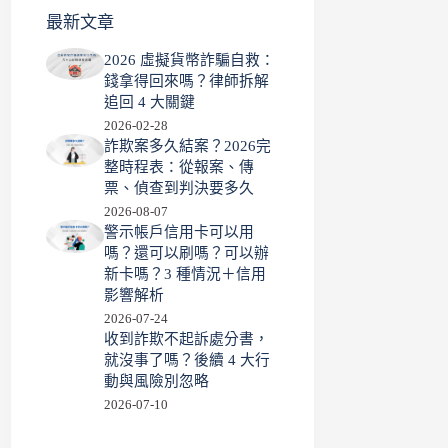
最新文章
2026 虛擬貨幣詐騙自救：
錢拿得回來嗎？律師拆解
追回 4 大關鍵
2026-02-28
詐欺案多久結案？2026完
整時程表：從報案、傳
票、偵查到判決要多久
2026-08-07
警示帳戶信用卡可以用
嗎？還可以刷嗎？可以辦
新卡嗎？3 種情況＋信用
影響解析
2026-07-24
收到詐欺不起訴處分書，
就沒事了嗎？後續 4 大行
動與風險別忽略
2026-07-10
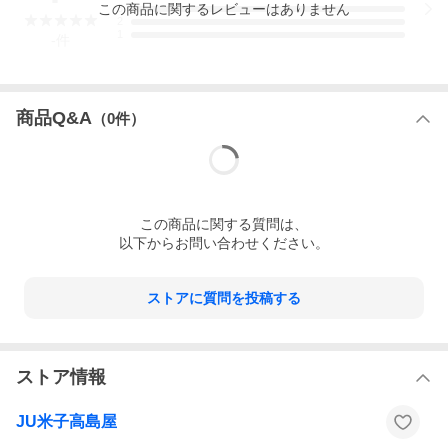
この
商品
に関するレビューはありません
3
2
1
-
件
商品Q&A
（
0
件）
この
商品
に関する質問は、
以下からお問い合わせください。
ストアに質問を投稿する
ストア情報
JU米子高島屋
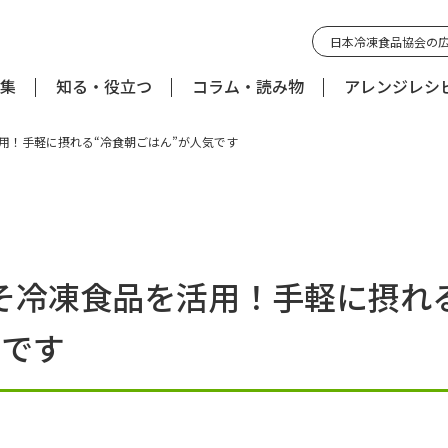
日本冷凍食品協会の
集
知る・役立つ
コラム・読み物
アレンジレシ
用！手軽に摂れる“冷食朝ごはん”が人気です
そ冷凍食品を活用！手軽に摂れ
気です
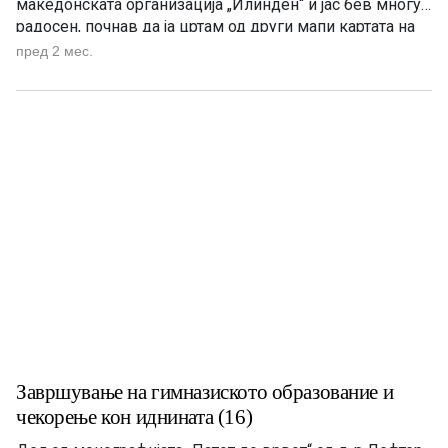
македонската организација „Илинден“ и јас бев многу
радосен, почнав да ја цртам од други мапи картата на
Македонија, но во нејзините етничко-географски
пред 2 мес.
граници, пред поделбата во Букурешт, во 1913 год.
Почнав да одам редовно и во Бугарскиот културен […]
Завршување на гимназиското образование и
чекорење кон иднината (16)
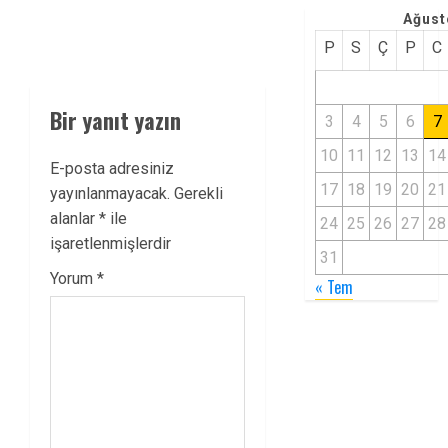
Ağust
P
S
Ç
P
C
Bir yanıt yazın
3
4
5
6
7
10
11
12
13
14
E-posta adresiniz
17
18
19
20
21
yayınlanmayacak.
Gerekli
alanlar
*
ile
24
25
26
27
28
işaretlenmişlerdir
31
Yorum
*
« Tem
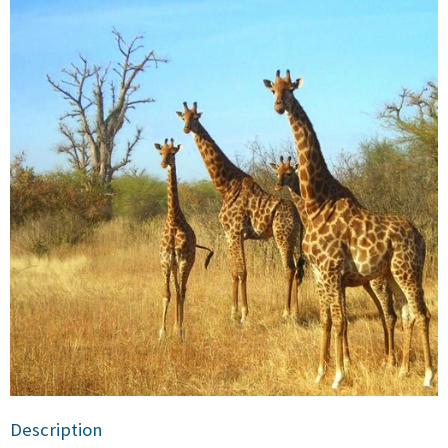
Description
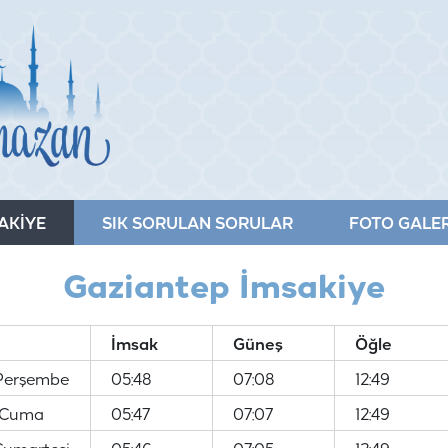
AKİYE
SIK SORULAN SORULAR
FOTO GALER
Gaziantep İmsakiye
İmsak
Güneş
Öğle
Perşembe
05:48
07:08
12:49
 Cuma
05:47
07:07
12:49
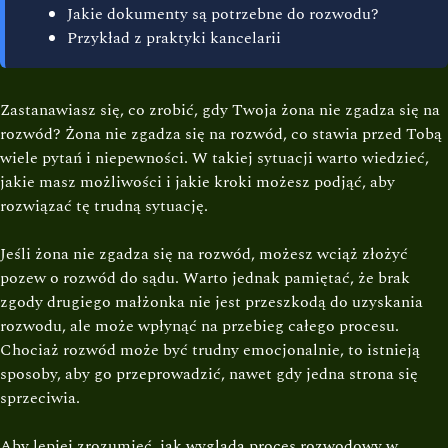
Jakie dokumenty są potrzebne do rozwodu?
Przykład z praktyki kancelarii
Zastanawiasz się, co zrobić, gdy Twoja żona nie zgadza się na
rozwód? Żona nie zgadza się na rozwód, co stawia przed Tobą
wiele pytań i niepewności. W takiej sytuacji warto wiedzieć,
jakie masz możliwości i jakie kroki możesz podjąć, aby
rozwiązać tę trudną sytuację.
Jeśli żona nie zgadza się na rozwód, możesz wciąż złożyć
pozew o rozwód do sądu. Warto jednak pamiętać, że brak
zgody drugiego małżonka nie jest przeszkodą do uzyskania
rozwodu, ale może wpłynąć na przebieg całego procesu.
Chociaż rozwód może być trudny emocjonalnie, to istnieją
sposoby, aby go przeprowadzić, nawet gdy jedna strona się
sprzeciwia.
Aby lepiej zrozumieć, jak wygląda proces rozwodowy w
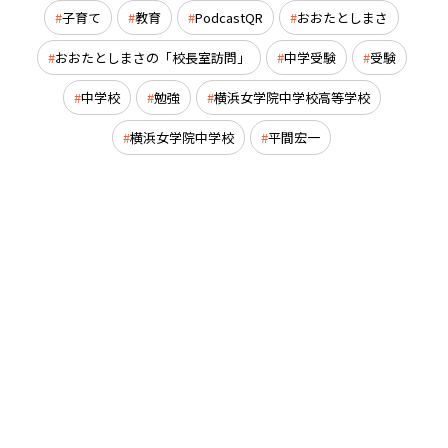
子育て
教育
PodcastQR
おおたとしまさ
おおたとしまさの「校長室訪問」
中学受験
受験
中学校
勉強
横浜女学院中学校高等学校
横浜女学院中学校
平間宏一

====

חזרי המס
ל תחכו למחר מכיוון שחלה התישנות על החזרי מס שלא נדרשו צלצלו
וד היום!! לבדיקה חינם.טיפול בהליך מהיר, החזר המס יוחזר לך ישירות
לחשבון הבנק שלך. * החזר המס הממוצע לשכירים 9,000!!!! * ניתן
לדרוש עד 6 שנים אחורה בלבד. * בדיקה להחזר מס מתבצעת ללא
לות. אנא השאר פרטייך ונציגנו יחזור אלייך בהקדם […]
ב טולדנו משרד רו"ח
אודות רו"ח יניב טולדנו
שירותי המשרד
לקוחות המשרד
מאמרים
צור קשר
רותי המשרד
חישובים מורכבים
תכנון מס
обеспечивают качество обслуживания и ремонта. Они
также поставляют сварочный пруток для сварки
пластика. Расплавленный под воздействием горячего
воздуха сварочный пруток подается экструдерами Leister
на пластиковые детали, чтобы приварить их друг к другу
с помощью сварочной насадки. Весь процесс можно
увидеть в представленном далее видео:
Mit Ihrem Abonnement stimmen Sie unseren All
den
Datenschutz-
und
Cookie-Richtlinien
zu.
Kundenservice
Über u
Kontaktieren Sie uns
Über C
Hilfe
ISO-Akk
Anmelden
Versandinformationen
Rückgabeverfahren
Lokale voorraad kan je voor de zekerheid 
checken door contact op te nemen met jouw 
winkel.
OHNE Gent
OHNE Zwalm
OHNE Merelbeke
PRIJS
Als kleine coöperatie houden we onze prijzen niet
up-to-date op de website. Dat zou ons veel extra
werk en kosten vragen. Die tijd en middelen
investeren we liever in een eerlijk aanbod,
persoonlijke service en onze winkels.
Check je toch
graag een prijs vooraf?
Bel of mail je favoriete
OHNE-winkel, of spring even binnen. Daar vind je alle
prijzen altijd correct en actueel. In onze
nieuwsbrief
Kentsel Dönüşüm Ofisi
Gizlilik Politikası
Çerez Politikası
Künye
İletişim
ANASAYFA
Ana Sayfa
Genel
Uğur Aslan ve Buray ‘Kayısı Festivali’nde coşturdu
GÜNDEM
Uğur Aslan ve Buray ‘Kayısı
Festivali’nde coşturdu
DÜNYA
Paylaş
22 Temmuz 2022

====

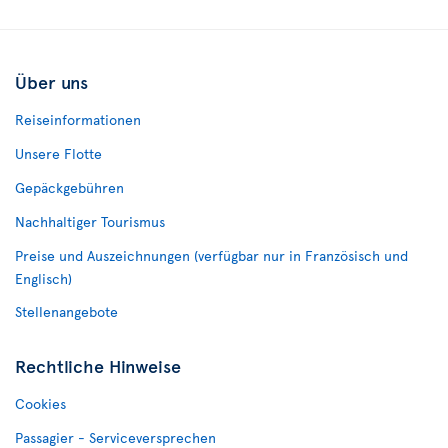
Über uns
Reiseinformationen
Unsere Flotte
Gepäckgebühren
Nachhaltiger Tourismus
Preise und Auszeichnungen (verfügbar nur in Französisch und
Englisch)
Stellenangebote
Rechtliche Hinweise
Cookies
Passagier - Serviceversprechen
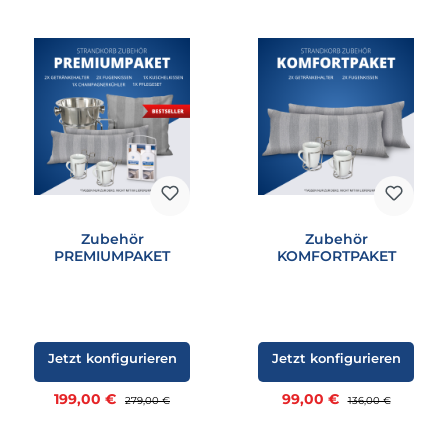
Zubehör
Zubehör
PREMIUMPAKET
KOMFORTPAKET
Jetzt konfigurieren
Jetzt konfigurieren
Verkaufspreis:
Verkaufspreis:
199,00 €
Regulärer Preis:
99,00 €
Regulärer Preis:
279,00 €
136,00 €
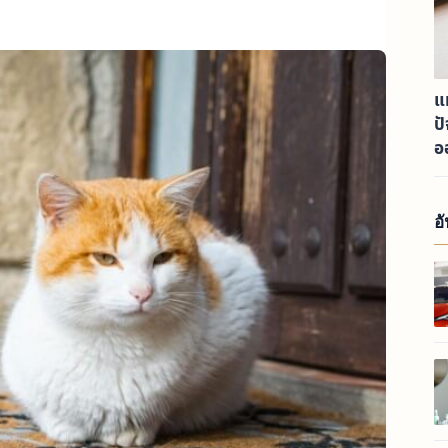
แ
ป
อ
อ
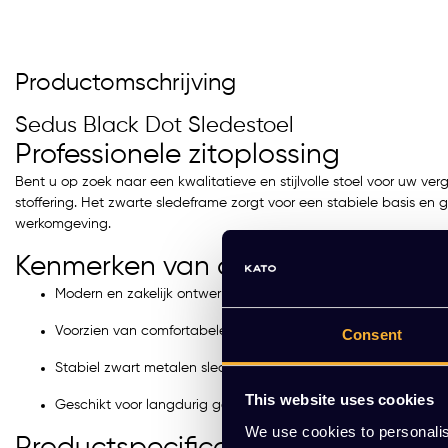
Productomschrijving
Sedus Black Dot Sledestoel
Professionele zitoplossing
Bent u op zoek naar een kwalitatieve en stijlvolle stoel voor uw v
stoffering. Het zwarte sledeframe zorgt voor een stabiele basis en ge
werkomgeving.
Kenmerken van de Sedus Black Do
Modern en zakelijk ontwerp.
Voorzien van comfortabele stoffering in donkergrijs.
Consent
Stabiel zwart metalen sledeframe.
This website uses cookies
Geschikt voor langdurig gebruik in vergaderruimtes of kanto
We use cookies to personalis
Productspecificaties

====

**AIM OF THE EXERCISE:**
In the entries above, find each line that has the word "המשרד". Copy it.

**SOLUTION TO THE PROBLEM:**
שירותי המשרד
לקוחות המשרד
רותי המשרד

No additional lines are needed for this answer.